Kak Teh, why ur leg turned to jelly...ayyo...u should remind ur friend - because of her you lost that moment with Sean Connery...

Nevermind la..as long as it still alove in ur memory...jgn sangkut kat memana sudah..

erk..recommend me if someone need pontianak yg mengilai..LOL

Kak Teh said...

okay - i've got all of you in my book for the mengilai part!! Must practise from now, okay?
Yes, atok adverts pay much more - but years ago, I think we were conned by the agent. Our son did advert for saudi air - semuanya for glossy mags and full page tabloid - dapt £80 saja!!

Atok said...

£80 was indeed a big rip off!
Kakak gets £50 an hour for magazine photo shoot. and a session would at least be a couple of hours, up to 4 hours for a group session. more for advert. but her agent takes 20%.

atiza said...

Wow! Looks like everybody in England have a part or two in the showbiz...With 600quid for mengilai, ketawa and the sorts..I want..I want..I want.

Bustaman said...

Now I must pay closer attention to those movies.

Ms.B said...

Hmm, .. looking at your blog title again, I had a thought. I MUST write about MY own brush with fame (or infamy, even), many moons ago in Las Vegas. I try to write this soonest, kay? When I have more air to breathe!! *gasps gasps gasps*

Happy Eid to you and family, Kak Teh!!

Kak Teh said...

atina, sure - just sign on! Oh, perhaps I must test the mengilai first, whether it can reach a certain pitch.

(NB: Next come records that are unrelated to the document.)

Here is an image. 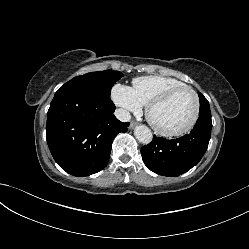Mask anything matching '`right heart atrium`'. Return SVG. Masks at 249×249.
Returning a JSON list of instances; mask_svg holds the SVG:
<instances>
[{
    "instance_id": "d8ad5b80",
    "label": "right heart atrium",
    "mask_w": 249,
    "mask_h": 249,
    "mask_svg": "<svg viewBox=\"0 0 249 249\" xmlns=\"http://www.w3.org/2000/svg\"><path fill=\"white\" fill-rule=\"evenodd\" d=\"M112 99L124 114L128 112L138 113L143 105L136 97L130 86L117 83L112 88Z\"/></svg>"
}]
</instances>
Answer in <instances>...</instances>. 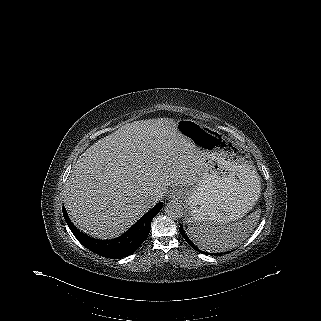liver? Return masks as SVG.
I'll return each mask as SVG.
<instances>
[{"label":"liver","mask_w":321,"mask_h":321,"mask_svg":"<svg viewBox=\"0 0 321 321\" xmlns=\"http://www.w3.org/2000/svg\"><path fill=\"white\" fill-rule=\"evenodd\" d=\"M176 147V151L167 148ZM204 169L198 149L168 118L134 121L91 145L64 191L65 208L83 232L100 239L124 233L168 193L195 184Z\"/></svg>","instance_id":"liver-1"}]
</instances>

Pok Ku, you have to listen very, very, very close to the speaker. In fact, if you want to watch the Entrapment again, listen caferfully to the bit when the police rushed into the building searching for sean connery - Awang Goneng could be there somewhere - in voice lah!

Blaber..(senang sikit!) Hey, you must!! Sharelah! And then we can form an association. I can be the agent of near brushes actors, with skills, in laugher, shrieks, mengilai, chatter and mencarut in various languages. In factI forgot to mention that in Sleeping Dictionary, we had to talk gibberish cos that's the language of the tribe there...hah! ada yang bunyi macam jawa, ada yang macam, jepun ada yang macam jerman! Masa-masa ni lah terserlah bakat kemerapuan masing-masing.